Below are some records; copy each line in them that contains "scope".

Record set:
::::
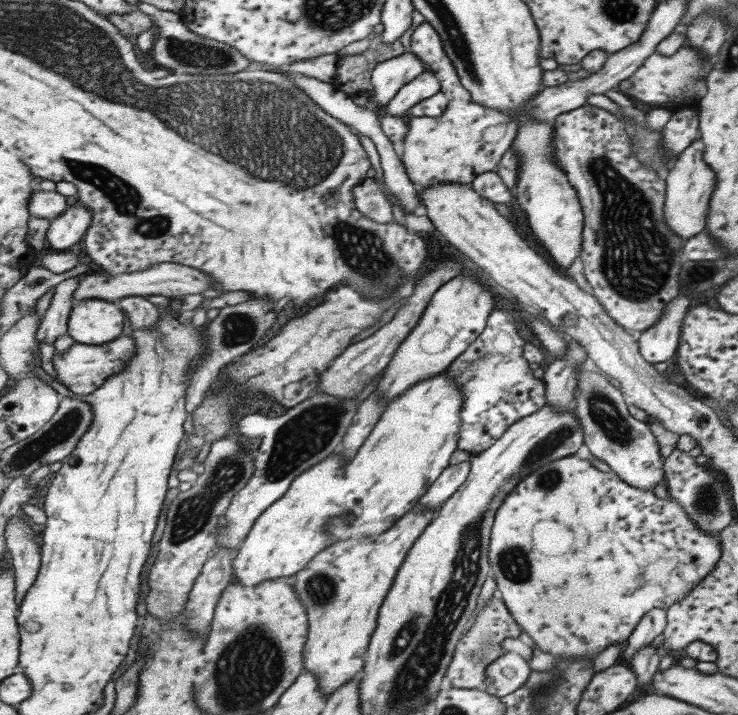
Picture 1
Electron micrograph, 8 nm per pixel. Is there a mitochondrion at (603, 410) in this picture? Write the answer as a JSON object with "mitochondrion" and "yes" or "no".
{"mitochondrion":"yes"}

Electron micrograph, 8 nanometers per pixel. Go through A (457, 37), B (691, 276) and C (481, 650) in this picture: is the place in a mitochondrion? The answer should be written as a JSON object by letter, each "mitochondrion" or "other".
{"A":"mitochondrion","B":"mitochondrion","C":"mitochondrion"}

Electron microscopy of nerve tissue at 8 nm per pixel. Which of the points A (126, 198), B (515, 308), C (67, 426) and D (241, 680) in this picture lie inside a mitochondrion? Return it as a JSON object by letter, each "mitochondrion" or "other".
{"A":"mitochondrion","B":"other","C":"mitochondrion","D":"mitochondrion"}

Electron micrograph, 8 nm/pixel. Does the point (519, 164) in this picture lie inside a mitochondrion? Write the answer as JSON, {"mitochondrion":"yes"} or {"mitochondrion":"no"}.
{"mitochondrion":"no"}

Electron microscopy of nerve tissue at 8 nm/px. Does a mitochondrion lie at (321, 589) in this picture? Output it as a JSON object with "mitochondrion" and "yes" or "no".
{"mitochondrion":"yes"}

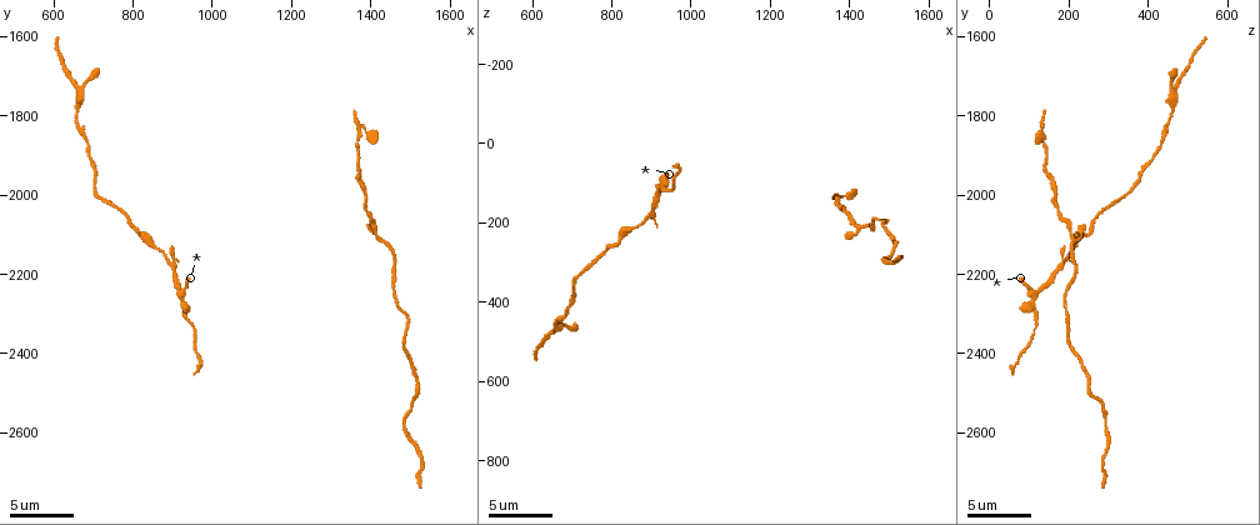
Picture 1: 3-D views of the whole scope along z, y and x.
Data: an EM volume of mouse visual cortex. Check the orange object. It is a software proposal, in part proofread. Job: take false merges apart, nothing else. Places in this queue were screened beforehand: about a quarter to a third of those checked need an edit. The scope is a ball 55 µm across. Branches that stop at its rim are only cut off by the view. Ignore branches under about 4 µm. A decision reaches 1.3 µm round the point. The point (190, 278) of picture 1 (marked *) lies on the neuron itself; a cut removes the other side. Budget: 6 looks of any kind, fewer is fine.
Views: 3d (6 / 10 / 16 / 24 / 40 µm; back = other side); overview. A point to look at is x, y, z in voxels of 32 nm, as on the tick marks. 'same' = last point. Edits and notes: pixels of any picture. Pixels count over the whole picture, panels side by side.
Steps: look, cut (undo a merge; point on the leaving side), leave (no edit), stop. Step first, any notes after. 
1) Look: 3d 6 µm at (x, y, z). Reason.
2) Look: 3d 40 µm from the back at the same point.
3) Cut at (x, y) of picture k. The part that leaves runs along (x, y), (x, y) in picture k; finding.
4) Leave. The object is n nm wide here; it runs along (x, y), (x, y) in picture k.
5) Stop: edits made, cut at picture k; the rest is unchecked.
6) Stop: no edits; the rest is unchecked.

Look: 3d 6 µm at (915, 2255, 115). Arms part here.

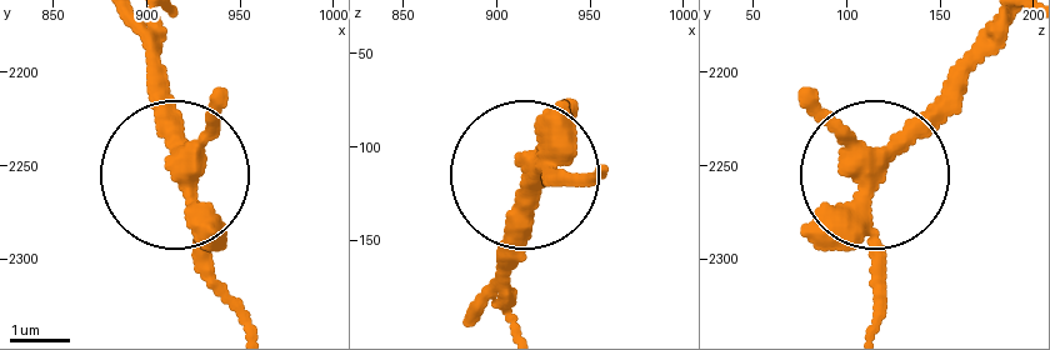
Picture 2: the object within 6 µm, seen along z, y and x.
Look: 3d 6 µm from the back at (922, 2254, 114).

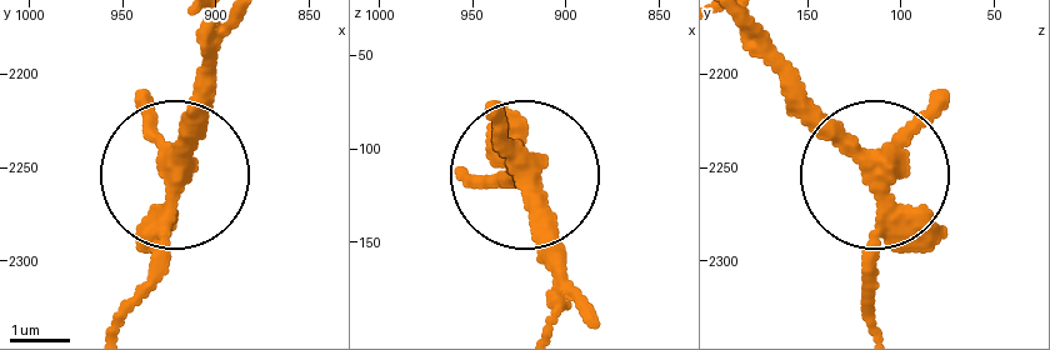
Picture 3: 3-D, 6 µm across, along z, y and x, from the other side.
Leave. It runs along (941, 94), (886, 179), (866, 308) in picture 3; continuous, no second neuron.

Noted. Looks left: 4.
Look: 3d 16 µm at (1375, 1935, 140). Sudden change in width.

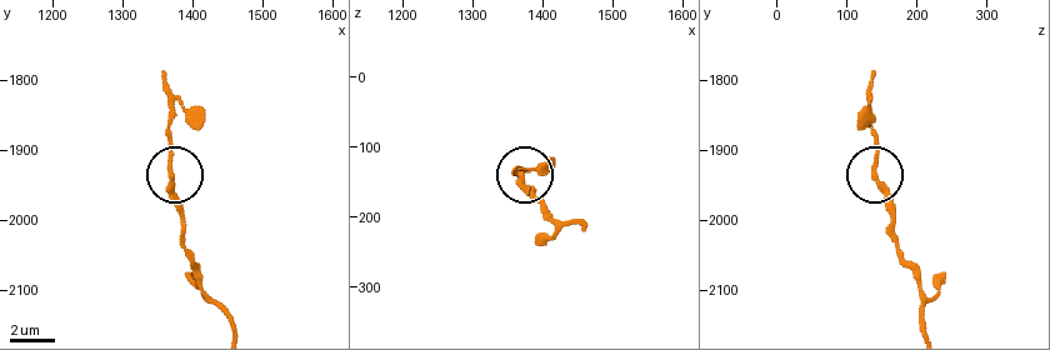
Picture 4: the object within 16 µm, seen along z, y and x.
Look: 3d 16 µm from the back at (1370, 1940, 145).

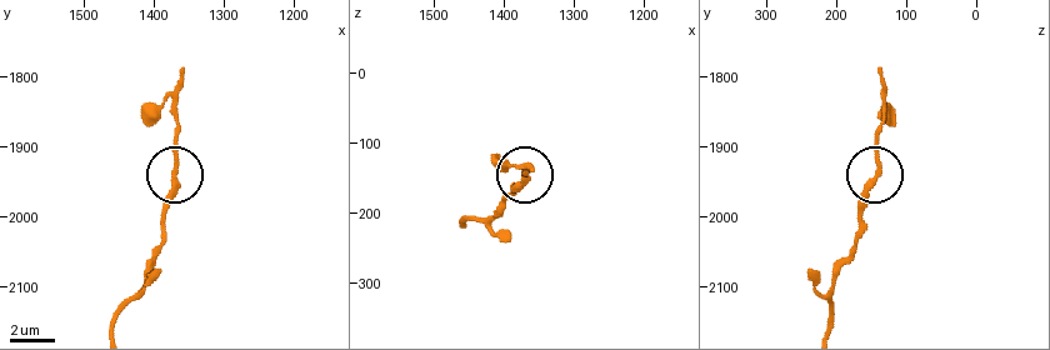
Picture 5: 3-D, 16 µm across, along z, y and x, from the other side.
Leave. The object is 230 nm wide here; one neuron here.

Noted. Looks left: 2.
Look: 3d 10 µm at (1420, 2115, 215). Side arm on a straight run.

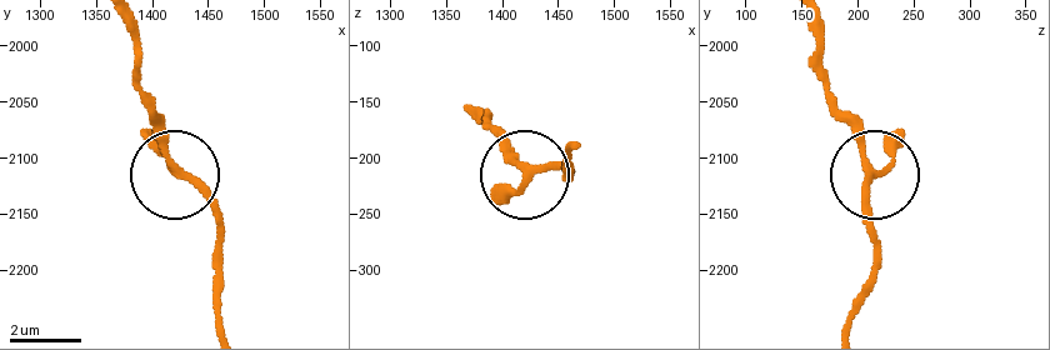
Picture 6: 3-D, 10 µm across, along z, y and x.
Leave. All the same neuron.

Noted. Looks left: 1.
Stop: no edits; the rest is unchecked.

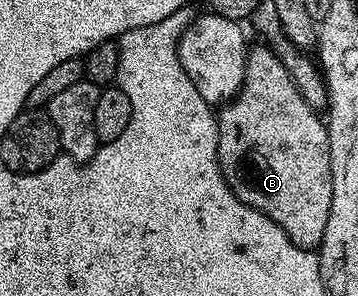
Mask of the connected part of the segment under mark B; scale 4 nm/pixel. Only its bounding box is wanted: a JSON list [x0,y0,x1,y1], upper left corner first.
[217,44,331,250]

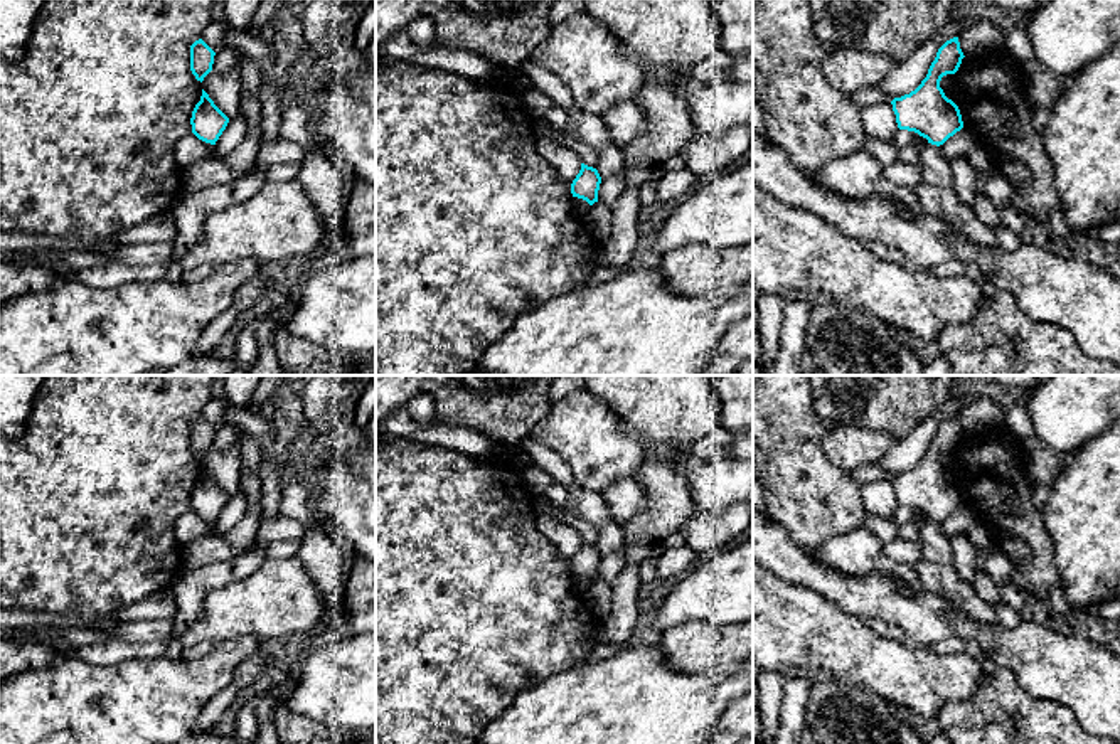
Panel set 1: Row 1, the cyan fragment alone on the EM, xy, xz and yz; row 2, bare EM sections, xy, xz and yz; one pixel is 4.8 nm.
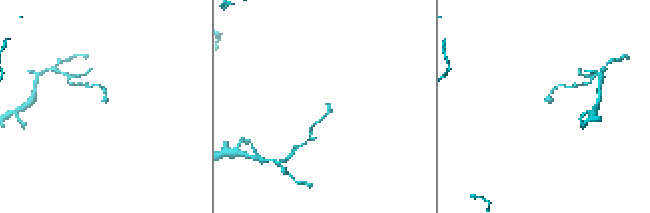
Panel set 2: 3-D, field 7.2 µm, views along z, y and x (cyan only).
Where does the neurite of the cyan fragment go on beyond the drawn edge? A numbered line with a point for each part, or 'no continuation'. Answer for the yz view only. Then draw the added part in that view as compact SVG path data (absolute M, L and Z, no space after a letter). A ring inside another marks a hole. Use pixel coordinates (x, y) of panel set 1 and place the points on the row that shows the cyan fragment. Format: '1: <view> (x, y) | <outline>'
no continuation

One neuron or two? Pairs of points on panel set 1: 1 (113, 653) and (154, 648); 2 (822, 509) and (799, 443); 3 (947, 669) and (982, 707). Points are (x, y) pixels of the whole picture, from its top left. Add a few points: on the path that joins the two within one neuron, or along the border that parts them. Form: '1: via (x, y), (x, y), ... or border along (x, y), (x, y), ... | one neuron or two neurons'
1: via (123, 650), (144, 650) | one neuron
2: via (805, 492), (799, 482), (799, 460) | one neuron
3: border along (986, 674), (967, 699), (949, 701), (938, 716) | two neurons

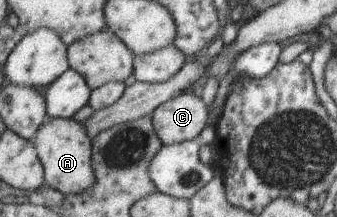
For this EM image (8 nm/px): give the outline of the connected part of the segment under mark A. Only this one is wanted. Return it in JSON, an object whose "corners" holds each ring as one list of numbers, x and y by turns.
{"corners":[[47,118,37,128,31,144,36,148,36,153,43,165,44,184,61,192,63,196,81,193,95,180,89,133,77,121,71,118]]}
::::
Task answer:
Picture 1: 3-D views of the whole scope along z, y and x.
Data: an EM volume of mouse visual cortex. Check the orange object. It is a software proposal, in part proofread. Job: take false merges apart, nothing else. Places in this queue were screened beforehand: about a quarter to a third of those checked need an edit. The scope is a ball 55 µm across. Branches that stop at its rim are only cut off by the view. Ignore branches under about 4 µm. A decision reaches 1.3 µm round the point. The point (190, 278) of picture 1 (marked *) lies on the neuron itself; a cut removes the other side. Budget: 6 looks of any kind, fewer is fine.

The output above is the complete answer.